Como alternativa, algumas seguradoras estão migrando para o seguro paramétrico, que oferece um pagamento predefinido se um evento atingir ou exceder um limite de intensidade predefinido. Estas apólices são menos dispendiosas para os consumidores porque os pagamentos são limitados e cobrem eventos como um terramoto de magnitude 7, chuva excessiva num período de 24 horas ou um furacão de categoria 3 numa área geográfica definida. Os limites permitem que as seguradoras forneçam uma forma de seguro menos dispendiosa e com menor probabilidade de perturbar gravemente as suas finanças.
Protegendo o consumidor
É claro que as seguradoras não operam num mercado totalmente livre. Os reguladores estaduais de seguros avaliam as propostas das companhias de seguros para aumentar as taxas e as aprovam ou negam.
A indústria de seguros na Carolina do Norte, por exemplo, onde o furacão Helene causou danos catastróficos, defende um aumento do prémio ao proprietário de mais de 42%, em média, variando entre 4% em partes das montanhas e 99% em algumas áreas à beira-mar.
Se um aumento de taxa for negado, isso poderia forçar uma seguradora a simplesmente retirar-se de certos setores do mercado, cancelar apólices existentes ou recusar-se a subscrever novas quando o seu “rácio de sinistralidade” – o rácio entre sinistros pagos e prémios cobrados – se tornar demasiado elevado para demasiado. longo.
Desde 2022, 7 das 12 principais seguradoras cortaram as apólices residenciais existentes ou pararam de vender novas no mercado residencial da Califórnia, propenso a incêndios florestais, e um número igual recuou do mercado da Flórida devido ao custo crescente dos furacões.

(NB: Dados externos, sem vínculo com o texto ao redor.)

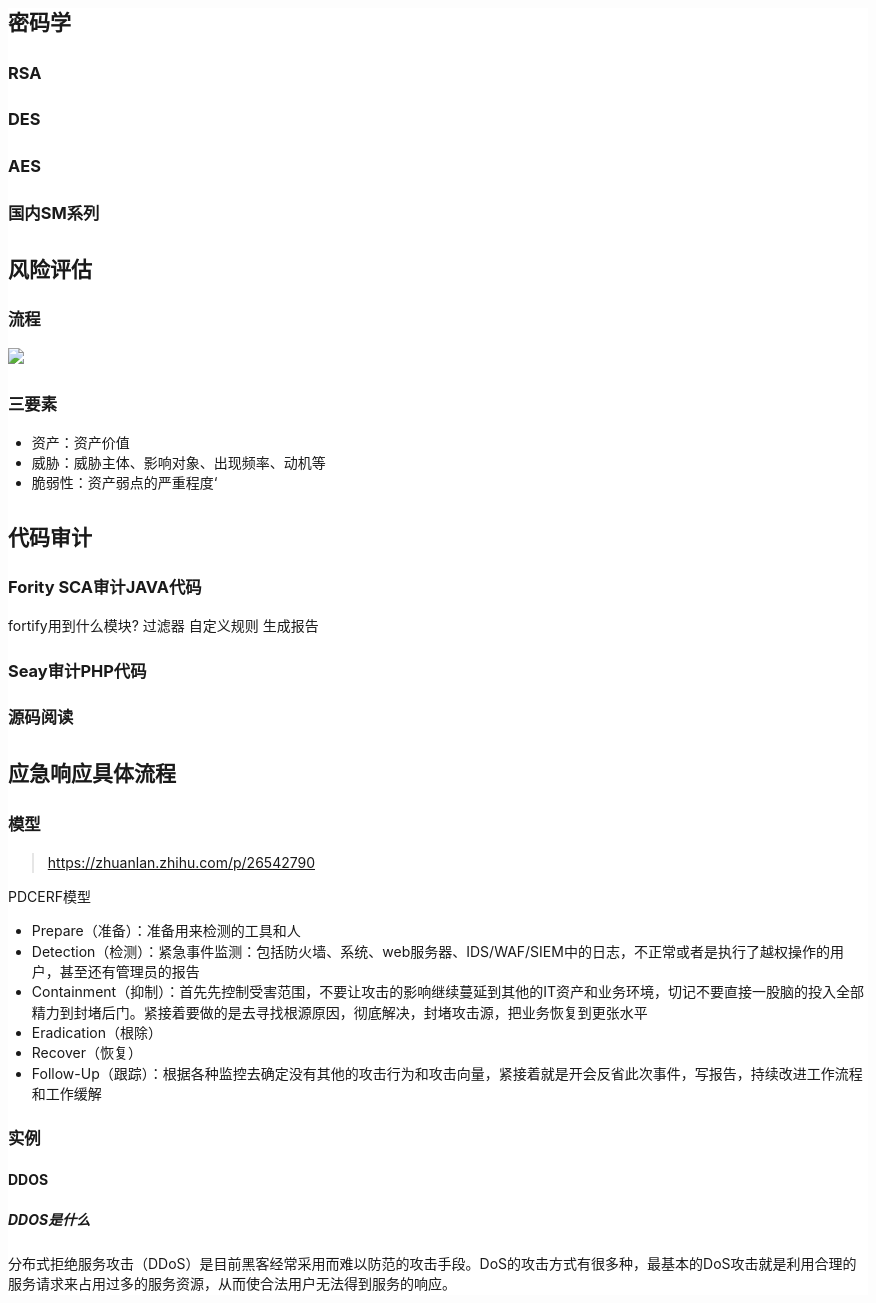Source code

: ## 密码学
### RSA
### DES
### AES
### 国内SM系列

## 风险评估

### 流程
![](https://i.loli.net/2018/03/09/5aa223dbc8662.jpg)

### 三要素

- 资产：资产价值
- 威胁：威胁主体、影响对象、出现频率、动机等
- 脆弱性：资产弱点的严重程度‘

## 代码审计
### Fority SCA审计JAVA代码
fortify用到什么模块? 过滤器 自定义规则 生成报告

### Seay审计PHP代码
### 源码阅读

## 应急响应具体流程
### 模型
> https://zhuanlan.zhihu.com/p/26542790

PDCERF模型

- Prepare（准备）：准备用来检测的工具和人
- Detection（检测）：紧急事件监测：包括防火墙、系统、web服务器、IDS/WAF/SIEM中的日志，不正常或者是执行了越权操作的用户，甚至还有管理员的报告
- Containment（抑制）：首先先控制受害范围，不要让攻击的影响继续蔓延到其他的IT资产和业务环境，切记不要直接一股脑的投入全部精力到封堵后门。紧接着要做的是去寻找根源原因，彻底解决，封堵攻击源，把业务恢复到更张水平
- Eradication（根除）
- Recover（恢复）
- Follow-Up（跟踪）：根据各种监控去确定没有其他的攻击行为和攻击向量，紧接着就是开会反省此次事件，写报告，持续改进工作流程和工作缓解

### 实例
#### DDOS

##### DDOS是什么
分布式拒绝服务攻击（DDoS）是目前黑客经常采用而难以防范的攻击手段。DoS的攻击方式有很多种，最基本的DoS攻击就是利用合理的服务请求来占用过多的服务资源，从而使合法用户无法得到服务的响应。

Para conter esta maré, a Califórnia está a reformar os seus regulamentos para acelerar o processo de aprovação do aumento das taxas e permitir que as seguradoras apresentem os seus argumentos utilizando modelos climáticos para avaliar o risco de incêndios florestais com mais precisão.
A Florida instituiu reformas regulamentares que reduziram os litígios e os custos associados e retirou 400.000 apólices do programa de seguros estatal. Como resultado, oito seguradoras entraram no mercado desde 2022.
Olhando para frente
As soluções para a crescente crise dos seguros também envolvem como e onde as pessoas constroem. Os códigos de construção podem exigir casas mais resilientes, semelhante à forma como as normas de segurança contra incêndio aumentaram a eficácia dos seguros há muitas décadas.
Segundo uma estimativa, investir 3,5 mil milhões de dólares para tornar dois terços das casas dos EUA que não estão actualmente em conformidade com o código mais resistentes às tempestades poderia poupar às seguradoras até 37 mil milhões de dólares até 2030.
No final, se a acessibilidade e a relevância dos seguros continuarem a degradar-se, os preços dos imóveis começarão a diminuir nas localizações expostas. Este será o sinal mais tangível de que as alterações climáticas estão a provocar uma crise de segurabilidade que perturba a estabilidade financeira mais ampla.
Andrew J. Hoffman é professor de empreendimentos sustentáveis da Holcim na Ross School of Business e na School for Environment and Sustainability da Universidade de Michigan.
Justin D’Atri, coach climático da plataforma educacional Adaptify U e líder de transformação da sustentabilidade no Zurich Insurance Group, contribuiu para este artigo.
Este artigo foi republicado de A conversa sob uma licença Creative Commons. Leia o artigo original.